I’ve never really like LA. I suppose this is a confession, but not surprising from a woman who grew up in Portland, Oregon. I could list all the reasons I’ve never enjoyed Los Angeles, the cultural clash that caused a cognitive dissonance.
But that would overshadow another confession I feel compelled to make –
I also kind of like LA.
I should clarify – I like pockets of LA. The distinct neighborhoods that patchwork together into the gigantic urban sprawl quilt that makes up Los Angeles. Temple City, on the eastern edge where my aunt lives, is a perfect example. Once upon a time created as a suburb for affluent whites, it’s now a changing tapestry of ethnic groups, currently a mix of Asian cultures. Elders gather in the park to practice synchronized tai chi and coffee shops serve sushi. It may take an hour by bus to get downtown or three agonizing hours to get to Griffith Park (I cannot fathom how long public transit would have taken to get to Santa Monica – I didn’t try), but it was eye-opening to live in a Los Angeles that exists beyond the typical tourist fare of Hollywood and crowded beaches.
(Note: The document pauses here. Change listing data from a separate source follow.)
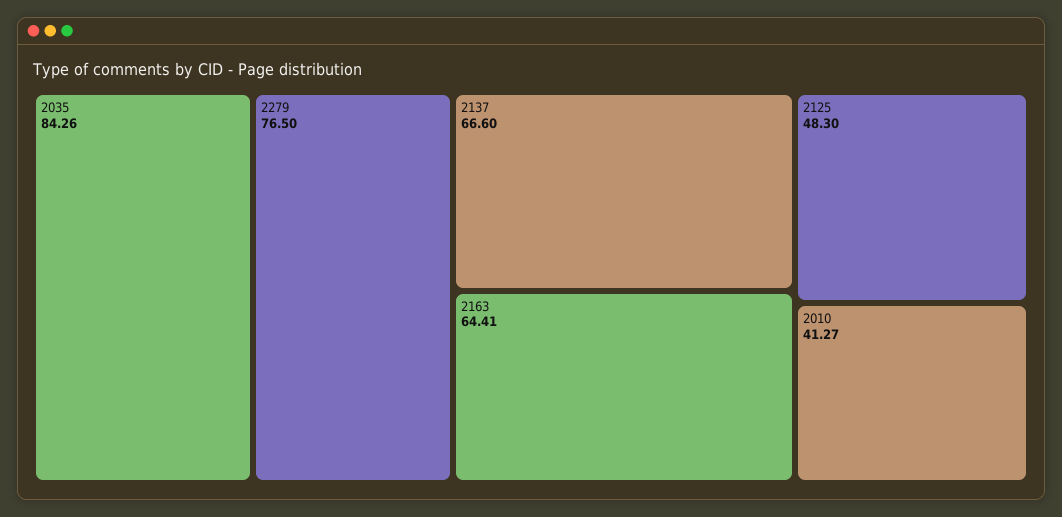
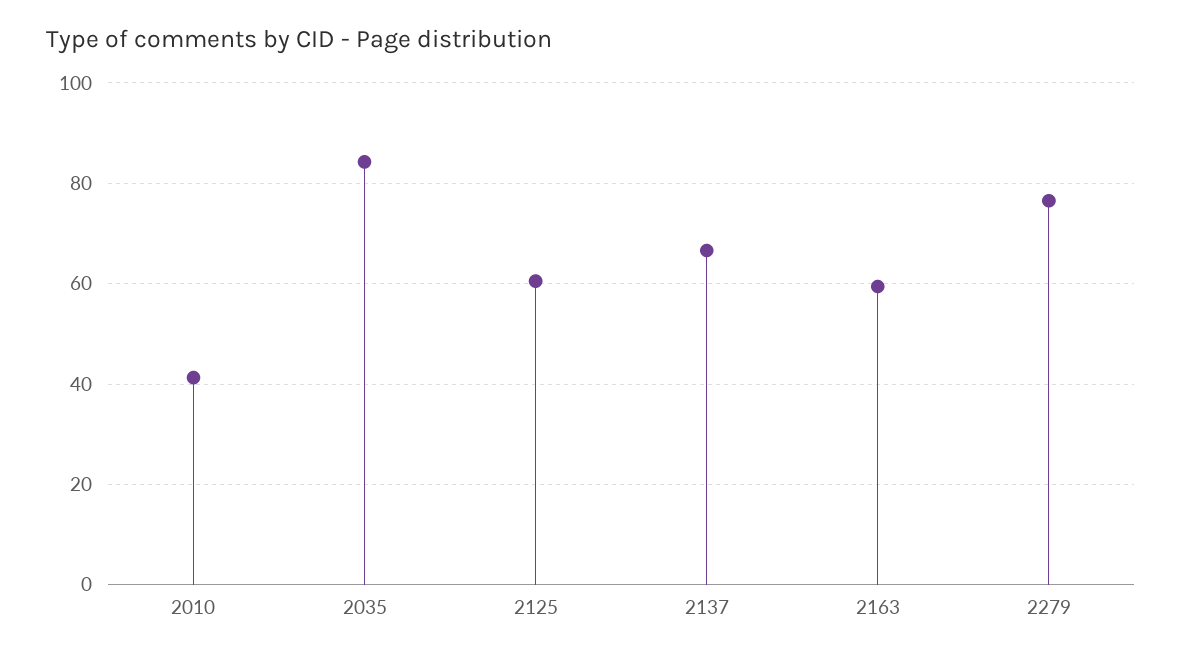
  {
    "2035": 84.26,
    "2279": 76.5,
    "2137": 66.6,
-   "2163": 64.41,
+   "2163": 60,
-   "2125": 48.3,
+   "2125": 60,
    "2010": 41.27
  }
My LA is the jaw-dropping collection of The Huntington Library in Pasadena, with everything from pivotal astronomical first editions to hand-written drafts of Jack London’s White Fang to a Gutenberg Bible on display.
My LA is a satisfying bowl of udon in a Little Tokyo restaurant tucked away in a shopping center and crowded with Japanese-Americans expertly slurping noodles with chopsticks.
My LA is stumbling across Last Bookstore, a den of the written word brushing shoulders with tacky pawn shops and run-down grande dames of theater.
I still wouldn’t live here, but I might visit more often.